A rebuilt version of the early-1960s "film-star" Tri-ang Bungalow A.

Bungalow A was originally sold in flatpack form, either as a stand-alone single-room open-plan bungalow with a central room-divider chimney piece, or as part of a larger three-piece bungalow in which the core "A" part was flanked by another two single-storey buildings, including a projecting car port.


We decided to repurpose display cabinet 17 as an auxiliary doll house and dollhouse furniture display cabinet, partly to house a collection of 1960s Tri-ang Spot-On dollhouse furniture.

A review of our archives showed that we had a ~1960s Tri-ang Bungalow C in storage, but on investigation it turned out to be an unfinished "homebrew" construction effort, with the original Tri-ang windows and doors, and the most critical wooden parts of Bungalow A, but with replacement corner-pieces, replacement base and walls (and probably a replacement roof), and none of the original walls or wall graphics. Our best guess was that someone had perhaps owned a damage-prone Bungalow C, and had decided to remake it and upgrade it from card walls to a proper hardboard and wooden construction, and had then never had time to finish it.
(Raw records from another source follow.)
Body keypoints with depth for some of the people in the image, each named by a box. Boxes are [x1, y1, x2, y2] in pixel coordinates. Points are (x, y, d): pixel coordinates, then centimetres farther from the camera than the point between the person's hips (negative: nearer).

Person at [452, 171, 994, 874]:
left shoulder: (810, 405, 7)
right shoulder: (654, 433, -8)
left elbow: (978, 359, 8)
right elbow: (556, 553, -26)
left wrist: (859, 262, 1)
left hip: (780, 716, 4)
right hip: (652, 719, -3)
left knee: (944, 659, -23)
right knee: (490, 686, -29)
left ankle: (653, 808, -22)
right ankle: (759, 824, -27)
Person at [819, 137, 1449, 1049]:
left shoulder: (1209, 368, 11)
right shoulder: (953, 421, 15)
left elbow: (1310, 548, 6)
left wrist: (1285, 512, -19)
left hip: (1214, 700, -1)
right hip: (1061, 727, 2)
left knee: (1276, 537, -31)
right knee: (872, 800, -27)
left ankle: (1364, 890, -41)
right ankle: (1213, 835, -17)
While we had originally considered completely rebuilding the unfinished three-part Triang Bungalow C, and perhaps adapting it so that the three rooms could lie in a straight line (and therefore fit inside a display cabinet), we decided after some pondering that this was too ambitious: a non-original non-standard three-part bungalow was simply too big, and if we were going to be keeping the original Tri-ang parts and redesigning the room layouts anyway, perhaps it was simpler to redesign just the central "Bungalow A" part, so that it could be used to showcase the full range of contemporary white doors and windows, which had originally been spread out over Bungalow C.

Original and replaced parts

This rebuild was simplified by the fact that the original bungalows were shipped as self-assembly kits, and were therefore designed to be slotted togther and screwed to a base, in a simple, standardised way, with walls slotted into channels in square cross-section uprights.
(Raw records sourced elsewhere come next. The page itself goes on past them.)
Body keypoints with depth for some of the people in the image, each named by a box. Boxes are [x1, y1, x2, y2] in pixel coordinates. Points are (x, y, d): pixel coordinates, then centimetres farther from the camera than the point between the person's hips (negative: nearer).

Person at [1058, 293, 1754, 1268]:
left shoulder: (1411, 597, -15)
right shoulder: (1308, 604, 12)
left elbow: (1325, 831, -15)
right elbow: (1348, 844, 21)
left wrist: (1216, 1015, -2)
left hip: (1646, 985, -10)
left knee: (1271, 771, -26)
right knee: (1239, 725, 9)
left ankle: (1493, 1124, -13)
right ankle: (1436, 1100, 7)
The key original parts were the imposing textured brick-effect central chimney and dividerpiece, and the lightly-notched front horizontal wooden strips above and below the large triple-windows ... and, of course, the original Tri-ang plastic windows. The base and (card) walls and corner-pieces had already been replaced, so we've replaced them with remade parts, that are a little better.


Our rebuilt version differs a little from the original.
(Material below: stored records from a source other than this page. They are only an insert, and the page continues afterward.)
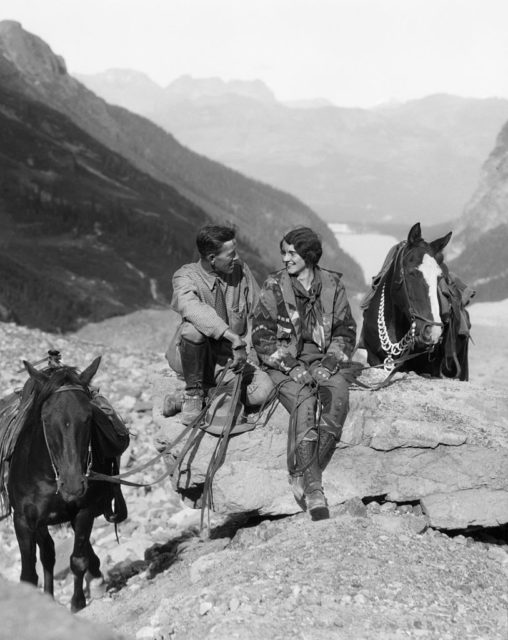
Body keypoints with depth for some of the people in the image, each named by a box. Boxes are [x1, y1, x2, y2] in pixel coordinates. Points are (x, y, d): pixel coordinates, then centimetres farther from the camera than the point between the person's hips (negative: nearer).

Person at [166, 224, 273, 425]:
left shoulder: (241, 270, 0)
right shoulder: (185, 276, -13)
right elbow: (191, 307, -35)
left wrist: (247, 348, -8)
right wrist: (232, 336, -45)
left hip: (234, 357, 3)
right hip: (197, 357, -3)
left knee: (262, 392, -25)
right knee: (193, 328, -37)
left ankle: (209, 393, 4)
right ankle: (192, 393, -13)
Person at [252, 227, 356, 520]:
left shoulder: (333, 285, 6)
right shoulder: (274, 287, 0)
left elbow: (346, 331, 8)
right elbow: (262, 336, -3)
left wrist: (328, 365, -8)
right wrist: (293, 367, -14)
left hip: (322, 362, 2)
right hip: (284, 364, -2)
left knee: (338, 394, -31)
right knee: (304, 402, -32)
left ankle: (306, 476, -27)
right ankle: (311, 486, -34)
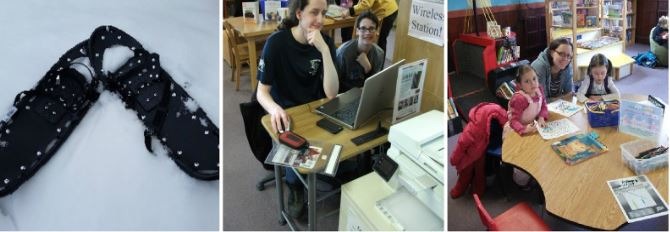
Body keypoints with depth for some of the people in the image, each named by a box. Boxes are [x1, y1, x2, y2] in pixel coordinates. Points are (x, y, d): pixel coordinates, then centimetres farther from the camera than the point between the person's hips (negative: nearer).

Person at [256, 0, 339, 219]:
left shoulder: (326, 42, -8)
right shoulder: (276, 42, -16)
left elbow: (331, 93, -17)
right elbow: (262, 91, -14)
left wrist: (324, 50, -28)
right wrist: (275, 109, -37)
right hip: (285, 114, -2)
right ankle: (294, 185, 5)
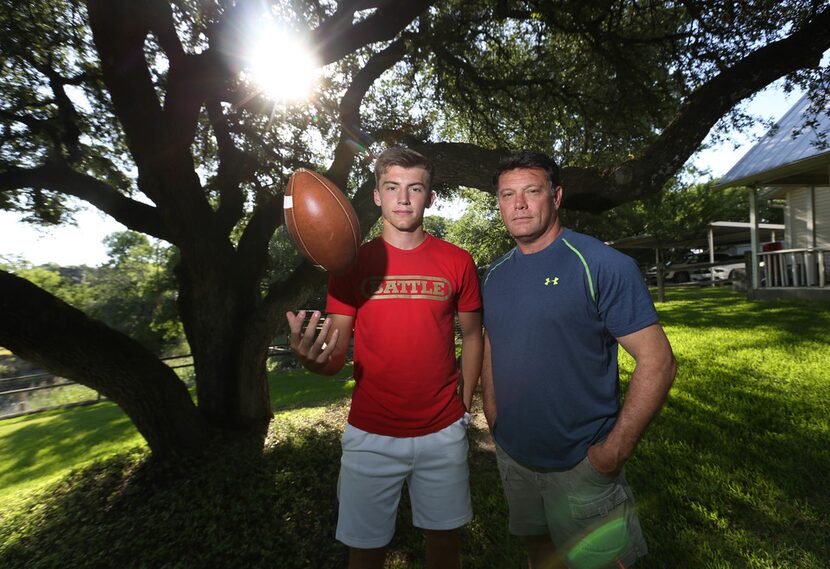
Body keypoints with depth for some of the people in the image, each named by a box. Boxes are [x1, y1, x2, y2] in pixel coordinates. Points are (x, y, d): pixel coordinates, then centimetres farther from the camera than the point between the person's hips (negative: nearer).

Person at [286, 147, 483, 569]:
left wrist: (464, 405, 5)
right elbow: (336, 356, -5)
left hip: (443, 432, 1)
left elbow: (472, 335, 7)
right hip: (370, 435, 0)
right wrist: (315, 360, -27)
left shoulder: (458, 262, -2)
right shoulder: (353, 263, -4)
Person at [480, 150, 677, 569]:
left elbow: (657, 362, -16)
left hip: (581, 463, -5)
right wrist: (492, 418, 6)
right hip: (512, 456, 6)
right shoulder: (494, 275, 2)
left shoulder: (603, 266, -16)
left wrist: (614, 451, -19)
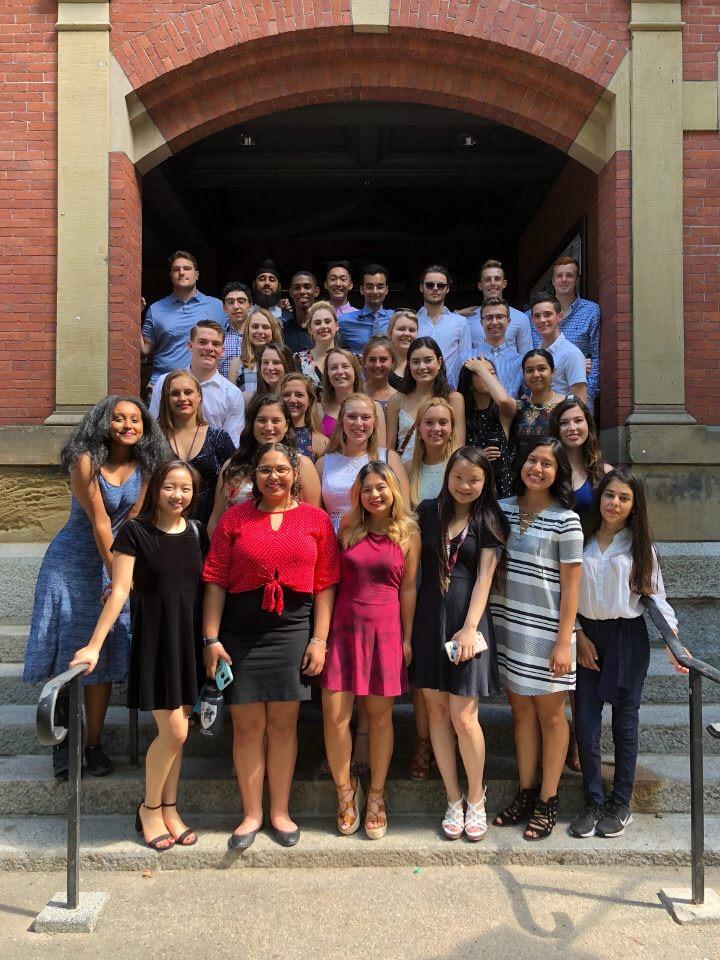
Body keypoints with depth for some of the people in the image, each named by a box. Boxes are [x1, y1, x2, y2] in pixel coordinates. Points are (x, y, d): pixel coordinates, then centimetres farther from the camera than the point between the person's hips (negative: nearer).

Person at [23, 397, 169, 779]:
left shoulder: (145, 468, -3)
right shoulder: (86, 461, -15)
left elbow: (131, 522, -4)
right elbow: (99, 521, -18)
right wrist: (116, 575, -19)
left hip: (116, 560, 3)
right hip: (72, 562, -3)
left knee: (104, 654, 6)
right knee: (63, 650, 1)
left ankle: (94, 743, 16)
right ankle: (63, 740, 17)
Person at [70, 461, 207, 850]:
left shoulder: (197, 532, 6)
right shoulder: (135, 532, -7)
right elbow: (120, 591, -12)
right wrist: (94, 645, -17)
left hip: (190, 636, 4)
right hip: (154, 636, -4)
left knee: (176, 731, 10)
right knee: (173, 731, -5)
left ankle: (169, 809, 26)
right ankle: (149, 807, 18)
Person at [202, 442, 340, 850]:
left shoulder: (316, 519, 4)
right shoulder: (235, 518, 4)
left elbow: (325, 585, 3)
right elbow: (216, 582, 1)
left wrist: (320, 639, -2)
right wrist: (211, 639, -3)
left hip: (293, 632, 0)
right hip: (240, 634, 0)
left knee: (284, 722, 8)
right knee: (247, 724, 5)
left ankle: (280, 811, 24)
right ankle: (252, 813, 21)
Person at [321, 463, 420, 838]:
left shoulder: (408, 535, 2)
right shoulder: (348, 529, 5)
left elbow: (408, 589, 3)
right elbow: (331, 579, 7)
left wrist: (407, 637, 1)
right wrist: (322, 631, 3)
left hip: (385, 630, -1)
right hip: (343, 627, 1)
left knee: (380, 716, 8)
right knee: (334, 716, -2)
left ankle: (376, 796, 27)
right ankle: (345, 790, 22)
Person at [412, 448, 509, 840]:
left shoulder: (488, 521, 2)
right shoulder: (428, 511, 8)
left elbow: (484, 577, -4)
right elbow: (413, 563, 10)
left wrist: (469, 628, -14)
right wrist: (407, 624, 4)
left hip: (466, 619, -2)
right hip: (429, 616, 3)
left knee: (463, 716, -4)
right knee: (436, 709, 7)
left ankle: (476, 797, 19)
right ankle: (453, 799, 22)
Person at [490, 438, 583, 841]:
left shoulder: (565, 520, -9)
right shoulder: (502, 509, 5)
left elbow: (571, 585, -8)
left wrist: (564, 641, -11)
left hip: (546, 631, -4)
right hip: (508, 626, 5)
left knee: (550, 714, 8)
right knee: (521, 710, 14)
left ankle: (548, 801, 21)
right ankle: (526, 793, 28)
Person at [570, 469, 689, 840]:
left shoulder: (639, 546, 1)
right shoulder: (581, 540, 3)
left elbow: (655, 597, 1)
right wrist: (579, 635, -3)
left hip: (628, 638, -1)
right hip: (586, 637, 1)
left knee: (625, 722, 7)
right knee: (586, 722, 1)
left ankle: (620, 804, 21)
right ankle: (593, 802, 16)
As with the received rebuilt version, we've used proper plywood for the walls, rather than the printed card used by Triang. While the jointing looks the same, we've used "biscuit" joints in a few places so as not to modify the original Tri-ang parts.

Compared side by side with the Jenny's Home room-boxes, which work really well with Triang's one-sixteenth-scale furniture, it quickly becomes obvious that the bungalow is rather closer to one-twelfth-scale, so we've included a couple of drop-in floor pieces to raise the interior floor level, and stop the Triang Spot-On funniture looking a little lost. We've also cut recesses in the floor pices for the central chimney to sit in.

As we're using the bungalow partly as a showcase for the full range of white contemporary Tri-ang doors and windows, which appeared in the three-piece Triang Bungalow C, and in the U and V Tri-amg dollhouses (and were also available separately), we've changed the wall layouts in order to cram in at least one example of each door and window type.

Wall graphics are closely based on the original Triang "card wall" graphics, but adapted to the fact that there are now more windows and less wallspace than on the original Bungalow A.

The layout of the left-hand wall has also been designed to allow it to optionally "dock" with the subsequent Jennys Home roomboxes (if they are raised on a suitable base).


In the versions of Bungalow A and Bungalow C that we've seen online, the central chimneypiece is clad in printed paper to produce a grey stonework effect on the exterior surfaces, and to give a slightly cartoonish brightly-coloured imoression of interior furnishings on the indoor surfaces.

We deliberately haven't reproduced these graphics, because this version of the chimneypiece is different: while the dimensions seem to be the same, it has been made using textured and finished brick-effect hardboard, giving a rather nice brick effect. The niceness of this chimney-piece was one of the prime motivating reasons for rebuilding the rest of the bungalow around it, to show it off. Was this nicer finish a prototype? An early version? A special edition? We don't know, but perhaps by having it on display, we might be able to find out.